[Texto]:

El nuevo 'Naruto', directo a la encía

Naruto Uzumaki, el ninja adolescente que guarda en su interior el espíritu de un aterrador demonio, ha vuelto a la portátil de Nintendo cinco meses después de que el pasado Naruto: Ninja Council irrumpiera en el mercado. El nuevo Naruto: Ninja Destiny es algo más simplista en lo relativo a la historia, aunque muy superior a su predecesor en el apartado técnico. La lucha vuelve a estar de moda, y aunque las ínfulas de este juego no trascienden en exceso las habituales tendencias del combate más tradicional, se deja ver el esfuerzo claro de la DS en conseguir un producto de cada vez mayor calidad visual. El concepto de lucha en tres dimensiones alcanza cotas realmente estimables de fluidez móvil, así como de detalle en el modelado de los personajes, y aunque se echa de menos algún tutorial aclaratorio de los mandos principales, su empleo se va descubriendo con facilidad apenas jugadas algunas partidas.

[Datos para revisar]:

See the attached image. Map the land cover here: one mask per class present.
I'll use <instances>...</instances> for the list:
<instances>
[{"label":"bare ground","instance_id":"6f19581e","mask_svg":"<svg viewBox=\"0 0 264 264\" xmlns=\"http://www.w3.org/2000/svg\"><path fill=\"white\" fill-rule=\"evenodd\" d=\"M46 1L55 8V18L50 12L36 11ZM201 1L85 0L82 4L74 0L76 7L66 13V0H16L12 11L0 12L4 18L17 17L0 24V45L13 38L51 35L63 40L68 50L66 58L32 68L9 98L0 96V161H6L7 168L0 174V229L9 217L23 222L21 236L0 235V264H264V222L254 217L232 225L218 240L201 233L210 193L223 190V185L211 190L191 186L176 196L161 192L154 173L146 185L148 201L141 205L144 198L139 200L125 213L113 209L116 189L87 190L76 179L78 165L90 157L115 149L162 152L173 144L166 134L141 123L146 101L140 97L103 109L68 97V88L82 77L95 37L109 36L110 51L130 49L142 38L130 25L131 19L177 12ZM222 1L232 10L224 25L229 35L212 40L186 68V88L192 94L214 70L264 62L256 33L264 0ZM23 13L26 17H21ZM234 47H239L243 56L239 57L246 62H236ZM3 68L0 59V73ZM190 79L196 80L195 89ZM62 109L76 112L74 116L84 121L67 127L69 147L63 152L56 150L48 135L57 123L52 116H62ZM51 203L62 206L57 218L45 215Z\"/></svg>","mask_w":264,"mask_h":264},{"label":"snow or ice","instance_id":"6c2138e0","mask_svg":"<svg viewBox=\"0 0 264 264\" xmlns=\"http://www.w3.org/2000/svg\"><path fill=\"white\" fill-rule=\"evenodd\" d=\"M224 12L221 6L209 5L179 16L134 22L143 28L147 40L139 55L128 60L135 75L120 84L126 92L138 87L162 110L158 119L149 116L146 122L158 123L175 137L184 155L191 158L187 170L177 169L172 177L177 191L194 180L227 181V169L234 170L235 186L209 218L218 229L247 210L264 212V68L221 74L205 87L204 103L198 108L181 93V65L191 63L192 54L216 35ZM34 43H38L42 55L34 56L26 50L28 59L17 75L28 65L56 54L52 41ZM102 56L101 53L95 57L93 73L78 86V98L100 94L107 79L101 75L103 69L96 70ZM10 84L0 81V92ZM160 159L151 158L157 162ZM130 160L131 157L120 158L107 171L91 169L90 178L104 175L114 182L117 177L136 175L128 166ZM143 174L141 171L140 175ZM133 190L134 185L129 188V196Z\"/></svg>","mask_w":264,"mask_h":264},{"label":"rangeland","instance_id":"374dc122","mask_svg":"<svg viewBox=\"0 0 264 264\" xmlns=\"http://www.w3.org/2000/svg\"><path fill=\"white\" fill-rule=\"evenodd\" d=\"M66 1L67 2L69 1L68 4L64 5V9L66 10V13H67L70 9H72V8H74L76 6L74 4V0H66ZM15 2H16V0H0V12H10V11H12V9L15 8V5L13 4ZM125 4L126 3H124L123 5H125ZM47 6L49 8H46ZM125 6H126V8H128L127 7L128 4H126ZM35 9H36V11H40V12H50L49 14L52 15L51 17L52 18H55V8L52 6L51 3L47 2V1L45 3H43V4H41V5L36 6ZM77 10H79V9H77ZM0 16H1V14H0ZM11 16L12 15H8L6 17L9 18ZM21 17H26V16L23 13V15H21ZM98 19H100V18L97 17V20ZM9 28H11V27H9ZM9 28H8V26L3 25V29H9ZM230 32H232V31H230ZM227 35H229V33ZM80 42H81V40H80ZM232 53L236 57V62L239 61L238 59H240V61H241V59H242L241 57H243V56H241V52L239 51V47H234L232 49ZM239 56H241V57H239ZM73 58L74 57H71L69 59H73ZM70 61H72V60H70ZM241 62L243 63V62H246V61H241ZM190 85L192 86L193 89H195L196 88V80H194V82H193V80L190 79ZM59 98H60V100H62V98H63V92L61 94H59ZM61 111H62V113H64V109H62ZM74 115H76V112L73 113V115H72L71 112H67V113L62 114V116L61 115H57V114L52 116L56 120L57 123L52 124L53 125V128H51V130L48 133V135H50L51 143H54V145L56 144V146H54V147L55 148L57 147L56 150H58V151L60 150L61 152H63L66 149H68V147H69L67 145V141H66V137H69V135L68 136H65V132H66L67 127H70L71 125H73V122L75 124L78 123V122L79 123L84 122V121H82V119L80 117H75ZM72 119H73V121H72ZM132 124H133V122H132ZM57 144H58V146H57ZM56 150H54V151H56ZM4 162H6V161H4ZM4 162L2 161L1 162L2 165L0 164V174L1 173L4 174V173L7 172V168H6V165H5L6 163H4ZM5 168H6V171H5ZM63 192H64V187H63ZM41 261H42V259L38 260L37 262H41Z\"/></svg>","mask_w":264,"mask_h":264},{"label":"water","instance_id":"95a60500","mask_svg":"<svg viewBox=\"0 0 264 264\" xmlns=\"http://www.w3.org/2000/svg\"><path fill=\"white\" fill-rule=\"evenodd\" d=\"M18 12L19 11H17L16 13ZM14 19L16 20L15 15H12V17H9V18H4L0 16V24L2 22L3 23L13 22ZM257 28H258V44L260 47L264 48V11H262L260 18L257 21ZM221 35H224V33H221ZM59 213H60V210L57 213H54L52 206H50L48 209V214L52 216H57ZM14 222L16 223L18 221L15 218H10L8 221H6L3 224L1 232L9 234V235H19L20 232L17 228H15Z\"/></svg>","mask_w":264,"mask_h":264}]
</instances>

[Explora el material]:
**a)** Contesta estas preguntas según el texto sobre el nuevo Naruto:
(i) ¿Cuántos meses después de Naruto: Ninja Council salió el nuevo juego?
(ii) ¿En qué apartado es el nuevo juego muy superior a su predecesor?
(iii) ¿Qué se echa de menos para entender los mandos principales?
**b)** Pasa a una lista breve el párrafo del texto sobre el nuevo Naruto que empieza con "Naruto Uzumaki, el ninja adolescente", sin perder sus datos principales.
Responde usando solo el texto sobre el nuevo Naruto.

[Respuestas]:
**a)**
(i) Cinco meses.
(ii) En el apartado técnico.
(iii) Algún tutorial aclaratorio de los mandos principales.

**b)**
- Naruto Uzumaki, un ninja adolescente que lleva dentro el espíritu de un demonio aterrador, vuelve a la portátil de Nintendo.
- Naruto: Ninja Destiny sale cinco meses después de Naruto: Ninja Council.
- Su historia es algo más simple, pero en lo técnico supera de largo al juego anterior.
- No va mucho más allá del combate tradicional, aunque se nota el esfuerzo de la DS por lograr una calidad visual cada vez mayor.
- La lucha en tres dimensiones es muy fluida y los personajes tienen un modelado muy detallado.
- Falta un tutorial que explique los mandos principales, pero se aprenden fácilmente tras unas pocas partidas.